Haifa University - Dept. of CS Theory Seminar
Speaker : Or Meir, Weizmann.
Title: "Combinatorial Construction of Locally Testable Codes"
Date: Thursday, Dec. 20.
Place: Haifa U. Education Building, room 570.
Time: 12:15 - 13:30
Abstract:
An error correcting code is said to be \sf{locally testable} if there is a
test that can check whether a given string is a codeword of the code, or
rather far from the code, by reading only a constant number of symbols of
the string. Locally Testable Codes (LTCs) were first explicitly studied by
Goldreich and Sudan (J. ACM 53(4)) and since then few constructions of LTCs
were suggested.
LTCs are connected with Probabilistically Checkable Proofs (PCPs) and can
be seen as the "combinatorial counterparts" of PCPs. Since they are simpler
objects then PCPs, one might expect that constructing LTCs would be easier
than constructing PCPs. However, all the known constructions either use PCP
as a building block, or imply directly the existence of a PCP.
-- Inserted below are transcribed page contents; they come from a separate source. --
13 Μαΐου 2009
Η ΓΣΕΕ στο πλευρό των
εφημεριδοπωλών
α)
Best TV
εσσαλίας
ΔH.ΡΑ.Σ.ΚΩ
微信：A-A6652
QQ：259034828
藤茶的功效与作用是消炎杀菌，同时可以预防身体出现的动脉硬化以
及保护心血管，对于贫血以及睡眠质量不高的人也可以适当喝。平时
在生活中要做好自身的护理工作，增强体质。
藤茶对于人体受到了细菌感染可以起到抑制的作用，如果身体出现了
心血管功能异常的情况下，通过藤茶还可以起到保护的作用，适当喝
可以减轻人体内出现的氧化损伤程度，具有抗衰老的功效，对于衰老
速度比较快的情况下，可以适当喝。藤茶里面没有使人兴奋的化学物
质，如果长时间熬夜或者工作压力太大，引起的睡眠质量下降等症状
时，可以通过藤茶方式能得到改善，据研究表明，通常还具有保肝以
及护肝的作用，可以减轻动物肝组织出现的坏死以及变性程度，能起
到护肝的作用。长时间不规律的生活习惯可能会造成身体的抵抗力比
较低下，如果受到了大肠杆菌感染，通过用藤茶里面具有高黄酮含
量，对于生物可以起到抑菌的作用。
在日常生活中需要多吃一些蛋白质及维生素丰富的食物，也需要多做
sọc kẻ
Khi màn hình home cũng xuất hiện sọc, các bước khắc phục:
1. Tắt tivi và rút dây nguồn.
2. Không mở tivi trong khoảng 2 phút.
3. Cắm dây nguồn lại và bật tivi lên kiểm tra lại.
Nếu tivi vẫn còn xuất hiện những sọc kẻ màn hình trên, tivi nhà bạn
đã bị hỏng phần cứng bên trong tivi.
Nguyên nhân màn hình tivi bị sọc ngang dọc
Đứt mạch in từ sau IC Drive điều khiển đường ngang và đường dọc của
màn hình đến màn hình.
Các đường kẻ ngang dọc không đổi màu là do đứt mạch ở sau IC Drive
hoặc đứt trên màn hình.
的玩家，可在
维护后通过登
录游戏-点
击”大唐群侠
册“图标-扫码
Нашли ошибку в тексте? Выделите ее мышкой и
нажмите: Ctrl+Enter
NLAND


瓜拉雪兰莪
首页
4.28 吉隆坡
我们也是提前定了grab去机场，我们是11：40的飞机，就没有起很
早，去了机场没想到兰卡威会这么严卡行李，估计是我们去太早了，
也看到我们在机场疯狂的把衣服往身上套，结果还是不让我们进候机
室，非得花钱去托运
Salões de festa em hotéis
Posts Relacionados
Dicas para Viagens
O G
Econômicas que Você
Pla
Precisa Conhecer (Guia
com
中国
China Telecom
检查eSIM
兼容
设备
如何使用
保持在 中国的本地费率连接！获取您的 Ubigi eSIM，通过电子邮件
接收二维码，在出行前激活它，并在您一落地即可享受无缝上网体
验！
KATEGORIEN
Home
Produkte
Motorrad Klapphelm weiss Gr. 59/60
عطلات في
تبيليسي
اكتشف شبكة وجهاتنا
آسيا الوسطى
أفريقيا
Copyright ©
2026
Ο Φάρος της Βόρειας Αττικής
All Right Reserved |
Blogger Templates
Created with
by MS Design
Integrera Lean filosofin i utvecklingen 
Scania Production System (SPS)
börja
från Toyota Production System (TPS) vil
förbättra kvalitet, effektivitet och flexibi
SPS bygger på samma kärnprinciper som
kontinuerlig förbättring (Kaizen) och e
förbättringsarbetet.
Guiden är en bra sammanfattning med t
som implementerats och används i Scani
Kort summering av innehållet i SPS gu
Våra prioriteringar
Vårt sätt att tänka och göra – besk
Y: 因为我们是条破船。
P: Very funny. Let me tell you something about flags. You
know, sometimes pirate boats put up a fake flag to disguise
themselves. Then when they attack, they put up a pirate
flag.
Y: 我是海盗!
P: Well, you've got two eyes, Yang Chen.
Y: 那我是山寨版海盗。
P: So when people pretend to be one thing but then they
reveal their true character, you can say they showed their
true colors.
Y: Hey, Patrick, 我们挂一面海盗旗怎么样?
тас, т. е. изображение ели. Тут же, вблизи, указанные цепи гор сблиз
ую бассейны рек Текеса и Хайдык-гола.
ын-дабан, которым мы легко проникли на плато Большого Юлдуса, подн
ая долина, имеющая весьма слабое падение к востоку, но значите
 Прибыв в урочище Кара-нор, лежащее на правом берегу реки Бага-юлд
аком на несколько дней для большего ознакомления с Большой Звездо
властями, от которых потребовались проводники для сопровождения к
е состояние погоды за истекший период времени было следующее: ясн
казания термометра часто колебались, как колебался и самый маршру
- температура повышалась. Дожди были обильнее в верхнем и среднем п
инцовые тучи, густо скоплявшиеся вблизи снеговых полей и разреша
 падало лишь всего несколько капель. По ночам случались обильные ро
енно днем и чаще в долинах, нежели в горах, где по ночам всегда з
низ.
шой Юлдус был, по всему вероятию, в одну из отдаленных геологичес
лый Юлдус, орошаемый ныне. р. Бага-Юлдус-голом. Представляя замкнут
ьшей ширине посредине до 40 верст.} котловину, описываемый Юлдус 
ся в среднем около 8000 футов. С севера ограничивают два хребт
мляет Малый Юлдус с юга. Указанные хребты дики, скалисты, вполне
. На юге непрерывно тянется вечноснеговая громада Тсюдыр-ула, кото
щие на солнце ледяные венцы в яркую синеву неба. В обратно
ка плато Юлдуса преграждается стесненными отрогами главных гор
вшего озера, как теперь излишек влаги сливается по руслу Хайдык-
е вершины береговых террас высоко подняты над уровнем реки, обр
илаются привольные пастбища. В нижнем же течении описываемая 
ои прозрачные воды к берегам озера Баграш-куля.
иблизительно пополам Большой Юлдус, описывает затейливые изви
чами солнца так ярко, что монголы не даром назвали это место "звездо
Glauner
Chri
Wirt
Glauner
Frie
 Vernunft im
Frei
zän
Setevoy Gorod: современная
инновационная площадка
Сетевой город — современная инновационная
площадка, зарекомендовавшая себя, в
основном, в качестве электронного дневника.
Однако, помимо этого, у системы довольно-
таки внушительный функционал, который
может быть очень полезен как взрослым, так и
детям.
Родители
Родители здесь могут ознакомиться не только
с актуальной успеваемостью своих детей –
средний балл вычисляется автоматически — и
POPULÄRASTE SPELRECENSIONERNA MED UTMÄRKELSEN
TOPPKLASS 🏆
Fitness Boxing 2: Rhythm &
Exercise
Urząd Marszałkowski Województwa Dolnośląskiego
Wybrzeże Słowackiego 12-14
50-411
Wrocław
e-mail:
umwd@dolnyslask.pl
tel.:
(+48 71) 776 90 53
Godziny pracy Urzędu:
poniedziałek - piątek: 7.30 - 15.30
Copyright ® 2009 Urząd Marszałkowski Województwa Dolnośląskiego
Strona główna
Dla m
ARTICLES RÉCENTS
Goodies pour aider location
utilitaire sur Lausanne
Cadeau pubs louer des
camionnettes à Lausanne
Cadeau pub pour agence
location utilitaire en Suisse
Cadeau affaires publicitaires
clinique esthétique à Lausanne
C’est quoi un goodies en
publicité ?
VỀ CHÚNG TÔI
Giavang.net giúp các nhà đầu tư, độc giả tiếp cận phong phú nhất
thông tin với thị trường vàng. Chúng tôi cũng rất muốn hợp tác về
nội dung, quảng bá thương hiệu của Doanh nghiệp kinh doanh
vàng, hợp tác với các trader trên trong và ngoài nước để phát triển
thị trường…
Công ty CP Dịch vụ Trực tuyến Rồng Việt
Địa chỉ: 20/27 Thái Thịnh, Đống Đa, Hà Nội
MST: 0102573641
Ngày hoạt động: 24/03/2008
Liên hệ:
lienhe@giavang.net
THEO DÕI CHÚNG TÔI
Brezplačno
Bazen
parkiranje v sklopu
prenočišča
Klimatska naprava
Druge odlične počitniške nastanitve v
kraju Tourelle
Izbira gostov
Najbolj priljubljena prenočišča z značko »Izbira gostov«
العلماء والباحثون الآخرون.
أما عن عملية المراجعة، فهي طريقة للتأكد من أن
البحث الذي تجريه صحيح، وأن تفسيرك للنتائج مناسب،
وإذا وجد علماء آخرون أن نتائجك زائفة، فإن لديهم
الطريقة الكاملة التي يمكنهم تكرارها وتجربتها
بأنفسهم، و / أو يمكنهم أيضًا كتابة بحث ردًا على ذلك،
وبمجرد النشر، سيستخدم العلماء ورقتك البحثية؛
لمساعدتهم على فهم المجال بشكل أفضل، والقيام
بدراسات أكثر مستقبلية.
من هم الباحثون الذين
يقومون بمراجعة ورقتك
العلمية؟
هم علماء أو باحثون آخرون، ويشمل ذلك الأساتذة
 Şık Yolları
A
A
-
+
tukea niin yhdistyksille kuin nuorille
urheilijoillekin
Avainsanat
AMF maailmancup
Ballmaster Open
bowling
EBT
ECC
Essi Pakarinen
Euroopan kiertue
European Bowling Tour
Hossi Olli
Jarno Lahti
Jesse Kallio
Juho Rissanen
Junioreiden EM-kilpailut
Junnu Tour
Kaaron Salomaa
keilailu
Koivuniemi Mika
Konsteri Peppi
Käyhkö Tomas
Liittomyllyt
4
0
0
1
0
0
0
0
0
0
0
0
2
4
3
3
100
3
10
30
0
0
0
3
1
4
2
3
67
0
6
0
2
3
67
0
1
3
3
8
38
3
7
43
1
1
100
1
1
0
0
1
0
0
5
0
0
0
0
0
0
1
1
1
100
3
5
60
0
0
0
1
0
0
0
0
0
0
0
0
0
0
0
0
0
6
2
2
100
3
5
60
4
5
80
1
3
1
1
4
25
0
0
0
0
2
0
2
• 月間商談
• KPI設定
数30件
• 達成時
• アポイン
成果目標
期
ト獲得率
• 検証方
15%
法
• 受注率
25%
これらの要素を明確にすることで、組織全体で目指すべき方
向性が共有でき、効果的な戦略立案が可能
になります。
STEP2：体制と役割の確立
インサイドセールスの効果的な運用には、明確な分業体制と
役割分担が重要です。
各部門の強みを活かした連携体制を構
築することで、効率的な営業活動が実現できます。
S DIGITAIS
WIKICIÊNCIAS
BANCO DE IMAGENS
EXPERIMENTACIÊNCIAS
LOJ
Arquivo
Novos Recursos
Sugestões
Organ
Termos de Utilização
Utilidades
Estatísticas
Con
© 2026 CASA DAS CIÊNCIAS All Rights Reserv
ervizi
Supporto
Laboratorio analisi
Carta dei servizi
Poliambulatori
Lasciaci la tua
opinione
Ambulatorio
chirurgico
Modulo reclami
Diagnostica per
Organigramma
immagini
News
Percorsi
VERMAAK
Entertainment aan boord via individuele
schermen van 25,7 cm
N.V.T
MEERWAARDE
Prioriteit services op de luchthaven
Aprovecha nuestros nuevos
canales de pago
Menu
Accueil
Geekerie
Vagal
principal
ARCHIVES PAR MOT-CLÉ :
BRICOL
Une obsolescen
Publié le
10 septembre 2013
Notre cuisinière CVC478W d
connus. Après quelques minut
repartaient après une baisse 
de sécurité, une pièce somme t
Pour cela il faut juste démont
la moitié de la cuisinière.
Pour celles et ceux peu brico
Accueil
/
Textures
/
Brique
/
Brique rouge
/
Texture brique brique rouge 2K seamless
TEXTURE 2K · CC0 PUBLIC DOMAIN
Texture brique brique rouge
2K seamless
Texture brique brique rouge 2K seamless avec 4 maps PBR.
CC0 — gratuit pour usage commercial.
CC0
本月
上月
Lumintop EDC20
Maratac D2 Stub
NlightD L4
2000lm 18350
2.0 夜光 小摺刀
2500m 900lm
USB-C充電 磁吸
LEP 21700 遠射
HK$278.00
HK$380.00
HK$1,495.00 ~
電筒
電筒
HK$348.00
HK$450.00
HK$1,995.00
In this work we present a new and simpler construction of LTCs that seems
to be strictly weaker than PCP. Another important feature of our
construction is that it is purely combinatorial, while previous
constructions were very algebraic. Finally, our construction matches the
parameters of the best known construction of LTCs by Ben-Sasson and Sudan
(STOC 2005) and Dinur (STOC 2006).